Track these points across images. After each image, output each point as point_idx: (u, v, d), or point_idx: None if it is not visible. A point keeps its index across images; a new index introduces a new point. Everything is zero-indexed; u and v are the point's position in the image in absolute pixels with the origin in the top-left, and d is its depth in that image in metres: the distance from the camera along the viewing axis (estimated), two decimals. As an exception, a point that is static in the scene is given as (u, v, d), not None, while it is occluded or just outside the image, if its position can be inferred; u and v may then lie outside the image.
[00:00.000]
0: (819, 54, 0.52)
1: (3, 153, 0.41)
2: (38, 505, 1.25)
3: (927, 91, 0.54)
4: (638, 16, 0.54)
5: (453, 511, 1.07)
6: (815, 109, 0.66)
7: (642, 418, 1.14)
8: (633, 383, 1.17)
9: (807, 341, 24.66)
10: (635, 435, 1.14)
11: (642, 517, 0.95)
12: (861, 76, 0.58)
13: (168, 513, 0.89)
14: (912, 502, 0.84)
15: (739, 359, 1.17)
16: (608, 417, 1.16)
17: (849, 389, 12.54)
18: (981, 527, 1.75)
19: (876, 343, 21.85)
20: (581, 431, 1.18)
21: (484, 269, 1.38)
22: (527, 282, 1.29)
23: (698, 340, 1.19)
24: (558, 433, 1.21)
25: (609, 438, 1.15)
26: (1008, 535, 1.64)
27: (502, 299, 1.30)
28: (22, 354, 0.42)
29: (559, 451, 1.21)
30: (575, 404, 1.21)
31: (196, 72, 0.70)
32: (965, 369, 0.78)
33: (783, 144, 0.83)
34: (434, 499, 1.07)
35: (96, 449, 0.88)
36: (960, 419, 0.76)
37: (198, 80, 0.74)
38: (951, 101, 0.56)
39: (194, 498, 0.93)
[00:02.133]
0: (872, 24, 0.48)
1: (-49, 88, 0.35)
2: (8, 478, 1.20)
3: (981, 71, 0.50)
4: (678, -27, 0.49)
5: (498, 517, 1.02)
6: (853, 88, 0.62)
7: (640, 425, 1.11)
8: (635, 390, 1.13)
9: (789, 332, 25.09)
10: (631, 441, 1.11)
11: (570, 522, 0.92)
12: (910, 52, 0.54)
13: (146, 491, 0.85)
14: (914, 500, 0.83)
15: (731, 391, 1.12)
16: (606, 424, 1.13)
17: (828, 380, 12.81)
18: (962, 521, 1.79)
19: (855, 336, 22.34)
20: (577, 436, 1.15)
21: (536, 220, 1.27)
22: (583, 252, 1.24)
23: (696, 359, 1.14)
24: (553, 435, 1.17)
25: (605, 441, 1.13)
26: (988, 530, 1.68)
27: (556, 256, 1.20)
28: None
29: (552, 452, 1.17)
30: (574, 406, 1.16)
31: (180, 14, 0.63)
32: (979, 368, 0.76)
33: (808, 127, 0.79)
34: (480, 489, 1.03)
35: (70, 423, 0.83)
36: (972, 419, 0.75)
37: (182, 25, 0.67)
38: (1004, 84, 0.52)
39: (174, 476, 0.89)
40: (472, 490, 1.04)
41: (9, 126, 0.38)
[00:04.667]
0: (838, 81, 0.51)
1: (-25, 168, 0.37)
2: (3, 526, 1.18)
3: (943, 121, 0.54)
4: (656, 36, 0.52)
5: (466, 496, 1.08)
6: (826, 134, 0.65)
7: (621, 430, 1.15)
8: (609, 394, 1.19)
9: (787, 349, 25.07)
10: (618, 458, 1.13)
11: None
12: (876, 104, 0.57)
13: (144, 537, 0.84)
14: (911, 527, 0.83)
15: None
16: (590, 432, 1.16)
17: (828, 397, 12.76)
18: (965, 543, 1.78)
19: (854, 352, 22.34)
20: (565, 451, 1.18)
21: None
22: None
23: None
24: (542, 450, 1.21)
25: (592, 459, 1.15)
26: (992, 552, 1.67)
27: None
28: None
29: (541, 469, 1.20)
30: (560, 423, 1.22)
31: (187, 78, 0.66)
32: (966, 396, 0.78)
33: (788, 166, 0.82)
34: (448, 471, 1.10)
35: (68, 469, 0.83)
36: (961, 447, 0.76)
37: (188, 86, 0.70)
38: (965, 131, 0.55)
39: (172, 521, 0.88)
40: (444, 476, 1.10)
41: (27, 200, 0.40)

===============

== EXERCISE BRIEF ==
Every entry needs to be copied again, word for word.

== WRITTEN SOLUTION ==
Track these points across images. After each image, output each point as point_idx: (u, v, d), or point_idx: None if it is not visible. A point keeps its index across images; a new index introduces a new point. Everything is zero-indexed; u and v are the point's position in the image in absolute pixels with the origin in the top-left, and d is its depth in that image in metres: the distance from the camera along the viewing axis (estimated), two decimals. As an exception, a point that is static in the scene is given as (u, v, d), not None, while it is occluded or just outside the image, if its position can be inferred; u and v may then lie outside the image.
[00:00.000]
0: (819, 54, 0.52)
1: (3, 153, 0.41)
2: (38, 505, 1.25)
3: (927, 91, 0.54)
4: (638, 16, 0.54)
5: (453, 511, 1.07)
6: (815, 109, 0.66)
7: (642, 418, 1.14)
8: (633, 383, 1.17)
9: (807, 341, 24.66)
10: (635, 435, 1.14)
11: (642, 517, 0.95)
12: (861, 76, 0.58)
13: (168, 513, 0.89)
14: (912, 502, 0.84)
15: (739, 359, 1.17)
16: (608, 417, 1.16)
17: (849, 389, 12.54)
18: (981, 527, 1.75)
19: (876, 343, 21.85)
20: (581, 431, 1.18)
21: (484, 269, 1.38)
22: (527, 282, 1.29)
23: (698, 340, 1.19)
24: (558, 433, 1.21)
25: (609, 438, 1.15)
26: (1008, 535, 1.64)
27: (502, 299, 1.30)
28: (22, 354, 0.42)
29: (559, 451, 1.21)
30: (575, 404, 1.21)
31: (196, 72, 0.70)
32: (965, 369, 0.78)
33: (783, 144, 0.83)
34: (434, 499, 1.07)
35: (96, 449, 0.88)
36: (960, 419, 0.76)
37: (198, 80, 0.74)
38: (951, 101, 0.56)
39: (194, 498, 0.93)
[00:02.133]
0: (872, 24, 0.48)
1: (-49, 88, 0.35)
2: (8, 478, 1.20)
3: (981, 71, 0.50)
4: (678, -27, 0.49)
5: (498, 517, 1.02)
6: (853, 88, 0.62)
7: (640, 425, 1.11)
8: (635, 390, 1.13)
9: (789, 332, 25.09)
10: (631, 441, 1.11)
11: (570, 522, 0.92)
12: (910, 52, 0.54)
13: (146, 491, 0.85)
14: (914, 500, 0.83)
15: (731, 391, 1.12)
16: (606, 424, 1.13)
17: (828, 380, 12.81)
18: (962, 521, 1.79)
19: (855, 336, 22.34)
20: (577, 436, 1.15)
21: (536, 220, 1.27)
22: (583, 252, 1.24)
23: (696, 359, 1.14)
24: (553, 435, 1.17)
25: (605, 441, 1.13)
26: (988, 530, 1.68)
27: (556, 256, 1.20)
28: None
29: (552, 452, 1.17)
30: (574, 406, 1.16)
31: (180, 14, 0.63)
32: (979, 368, 0.76)
33: (808, 127, 0.79)
34: (480, 489, 1.03)
35: (70, 423, 0.83)
36: (972, 419, 0.75)
37: (182, 25, 0.67)
38: (1004, 84, 0.52)
39: (174, 476, 0.89)
40: (472, 490, 1.04)
41: (9, 126, 0.38)
[00:04.667]
0: (838, 81, 0.51)
1: (-25, 168, 0.37)
2: (3, 526, 1.18)
3: (943, 121, 0.54)
4: (656, 36, 0.52)
5: (466, 496, 1.08)
6: (826, 134, 0.65)
7: (621, 430, 1.15)
8: (609, 394, 1.19)
9: (787, 349, 25.07)
10: (618, 458, 1.13)
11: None
12: (876, 104, 0.57)
13: (144, 537, 0.84)
14: (911, 527, 0.83)
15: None
16: (590, 432, 1.16)
17: (828, 397, 12.76)
18: (965, 543, 1.78)
19: (854, 352, 22.34)
20: (565, 451, 1.18)
21: None
22: None
23: None
24: (542, 450, 1.21)
25: (592, 459, 1.15)
26: (992, 552, 1.67)
27: None
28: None
29: (541, 469, 1.20)
30: (560, 423, 1.22)
31: (187, 78, 0.66)
32: (966, 396, 0.78)
33: (788, 166, 0.82)
34: (448, 471, 1.10)
35: (68, 469, 0.83)
36: (961, 447, 0.76)
37: (188, 86, 0.70)
38: (965, 131, 0.55)
39: (172, 521, 0.88)
40: (444, 476, 1.10)
41: (27, 200, 0.40)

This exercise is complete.